§ Record set
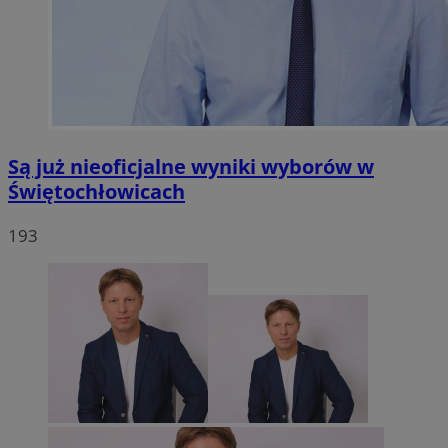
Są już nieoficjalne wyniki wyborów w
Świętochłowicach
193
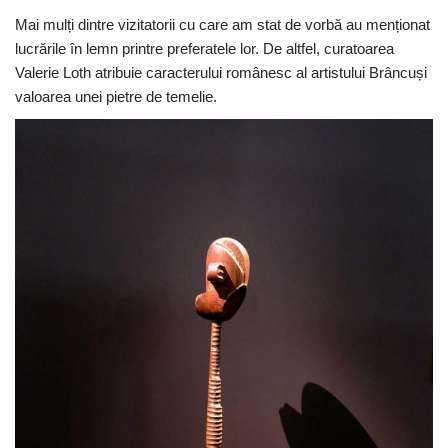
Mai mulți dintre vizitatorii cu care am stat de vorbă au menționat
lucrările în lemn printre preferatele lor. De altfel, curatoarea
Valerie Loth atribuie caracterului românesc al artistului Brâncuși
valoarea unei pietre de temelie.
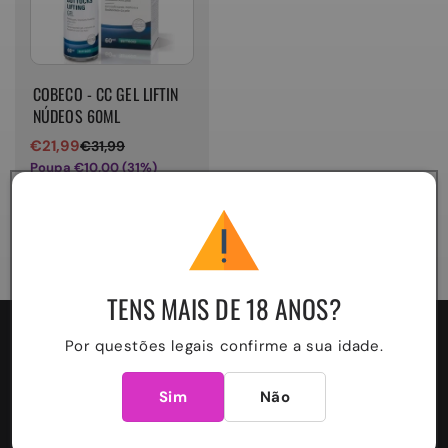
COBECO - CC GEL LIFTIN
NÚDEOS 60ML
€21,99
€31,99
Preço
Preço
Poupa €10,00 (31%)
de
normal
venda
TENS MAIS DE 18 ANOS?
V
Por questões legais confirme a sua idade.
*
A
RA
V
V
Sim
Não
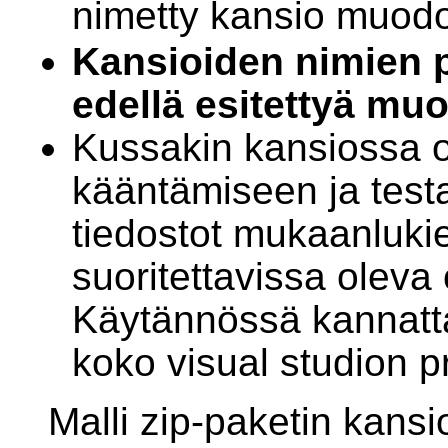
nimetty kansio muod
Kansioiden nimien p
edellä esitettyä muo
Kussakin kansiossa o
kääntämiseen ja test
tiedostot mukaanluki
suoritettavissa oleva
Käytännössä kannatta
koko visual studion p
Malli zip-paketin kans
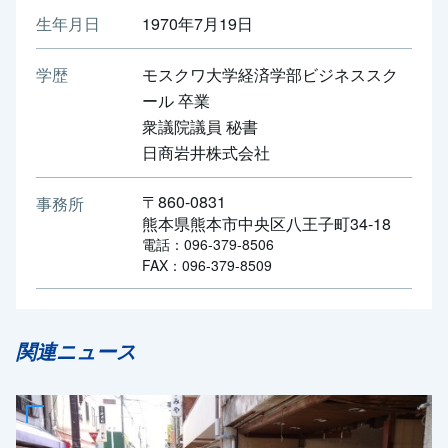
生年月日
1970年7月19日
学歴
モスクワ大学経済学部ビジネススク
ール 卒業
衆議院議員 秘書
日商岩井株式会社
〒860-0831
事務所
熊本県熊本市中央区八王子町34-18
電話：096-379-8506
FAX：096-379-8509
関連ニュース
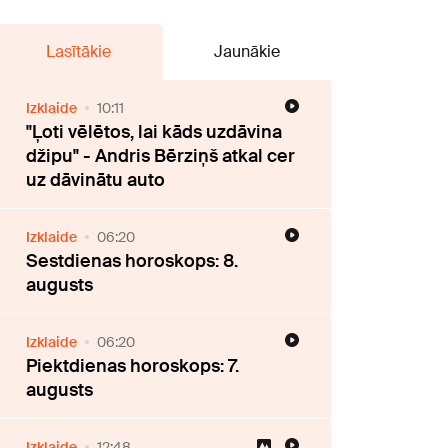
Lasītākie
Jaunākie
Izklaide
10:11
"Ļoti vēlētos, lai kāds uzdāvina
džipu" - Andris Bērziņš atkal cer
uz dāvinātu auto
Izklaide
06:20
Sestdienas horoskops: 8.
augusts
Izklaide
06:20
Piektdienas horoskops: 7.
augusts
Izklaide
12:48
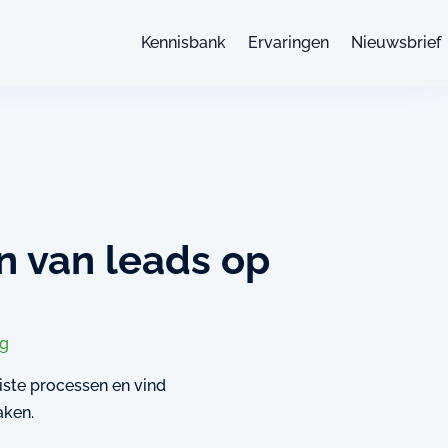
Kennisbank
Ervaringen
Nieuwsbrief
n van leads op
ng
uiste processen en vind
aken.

§ Problem statement
Reproduce the material above from its first line through the line containing "Kussakin kansiossa o", both ends included, and skip every picture.

§ Your response
Są już nieoficjalne wyniki wyborów w
Świętochłowicach
193
Mai mulți dintre vizitatorii cu care am stat de vorbă au menționat
lucrările în lemn printre preferatele lor. De altfel, curatoarea
Valerie Loth atribuie caracterului românesc al artistului Brâncuși
valoarea unei pietre de temelie.
COBECO - CC GEL LIFTIN
NÚDEOS 60ML
€21,99
€31,99
Preço
Preço
Poupa €10,00 (31%)
de
normal
venda
TENS MAIS DE 18 ANOS?
V
Por questões legais confirme a sua idade.
*
A
RA
V
V
Sim
Não
nimetty kansio muod
Kansioiden nimien p
edellä esitettyä muo
Kussakin kansiossa o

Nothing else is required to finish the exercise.